Narrativa d’oggidì: Marino Magliani
L’Olanda e Genova, l’orizzontalità e la verticalità – ma anche la Spagna, il mondo latinoamericano: ecco il genio spaesato di Marino Magliani
Perché scrivi?
Ho risposto centinaia di volte a questa domanda, e ogni volta diversamente. Forse la più sincera è che mi sono ritrovato presto con due mani sinistre, e la vita non ha mai perso occasione di ricordarmelo. Facciamo qualche esempio: figlio di olivicoltori, ben presto mi sono accordo di soffrire di vertigini e quindi impossibilitato a salire sulle piante per la bacchiatura, la potatura. Mi sono imbarcato e soffrivo il mal di mare. E fermiamoci. Un giorno sulla carta ho provato a raccontare queste cose e mi sono divertito. Ci provo ancora adesso, ma non mi diverto più.
Qual è il tuo scarto rispetto alla narrativa odierna?
Vivo in Olanda e racconto nelle mie storie il mio rapporto tra verticalità ligure (nasco in una vallata del ponente ligure) e l’orizzontalità olandese. Oppure racconto i miei anni spagnoli e quelli latinoamericani. Per scrivere l’ultimo mio romanzo, La spiaggia dei cani romantici, ho fatto una specie di operazione di traduzione, l’io narrante, argentino, traduce in italiano dalla lingua sporca e gergale che si parla nella Pampa. Non sono cose granché di moda in Italia.
Indicami un ingrediente a te caro per l’elaborazione del capolavoro di domani
La luce, come cambierà quando l’Italia e il Mediterraneo si scalderanno e nel Nord Europa arriveranno giornate tiepide anche durante l’inverno.

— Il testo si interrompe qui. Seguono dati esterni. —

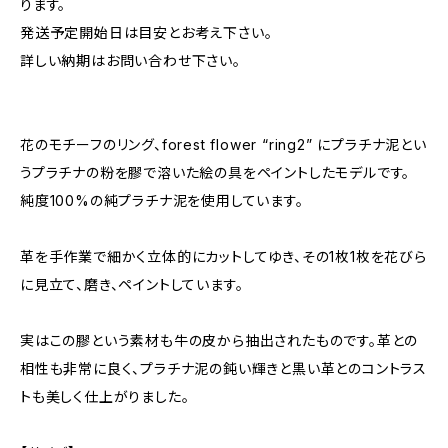
ります。
発送予定開始日は目安とお考え下さい。
詳しい納期はお問い合わせ下さい。
花のモチーフのリング、forest flower “ring2” にプラチナ泥とい
うプラチナの粉を膠で溶いた絵の具をペイントしたモデルです。
純度100%の純プラチナ泥を使用しています。
革を手作業で細かく立体的にカットしてゆき、その1枚1枚を花びら
に見立て、磨き、ペイントしています。
実はこの膠という素材も牛の皮から抽出されたものです。革との
相性も非常に良く、プラチナ泥の鈍い輝きと黒い革とのコントラス
トも美しく仕上がりました。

Strappa un angolo dalla tua veste perché ci si possa fare un’idea del tessuto: autocìtati.
Quell’anno avevo deciso che sarei andato in Europa. Tolti i dieci mesi trascorsi tra caserma, guerra e ospedale militare, il resto della mia vita era marcato pampa, aveva l’odore delle sgommate e della benzina bruciata sul Falcon del vecchio, per le strade larghe di avenida Rivadavia, a dar di retromarcia contro i pali della luce per vedere se se ne muoveva uno, o quello di borotalco delle carte, le sere passate al club a farmi spellare, e l’odore della negra, quando ho smesso di andare a manuela.
(Da La spiaggia dei cani romantici, Instar Libri 2011)
Come si forma un’opera nella tua officina?
Scrivo e riscrivo la stessa pagina una cinquantina di volte, a volte mi pare di compiere un po’ quell’operazione di Perec e del suo animaletto che si scava gallerie nel legno. Ossia, scrivo moltissimo per capire cosa non devo scrivere, e ciò che resta da scrivere è cio che formerà il romanzo, la galleria vuota per intenderci. Il problema è costruire quel vuoto.
Qual è il tuo maggior cruccio, rispetto a quanto hai finora scritto?
Non aver mai scritto un romanzo olandese, ad esempio un romanzo sul porto e sul mare e le dune che vedo da questa camera. Aver sempre rimandato, e non aver parlato abbastanza coi pescatori, quelli anziani che conoscono le storie popolari e l’epica e le traversate delle aringhe.
La critica più intelligente che hai ricevuto diceva che…
Magliani parla volentieri da solo, convinto che faccia sempre piacere parlare con una persona intelligente.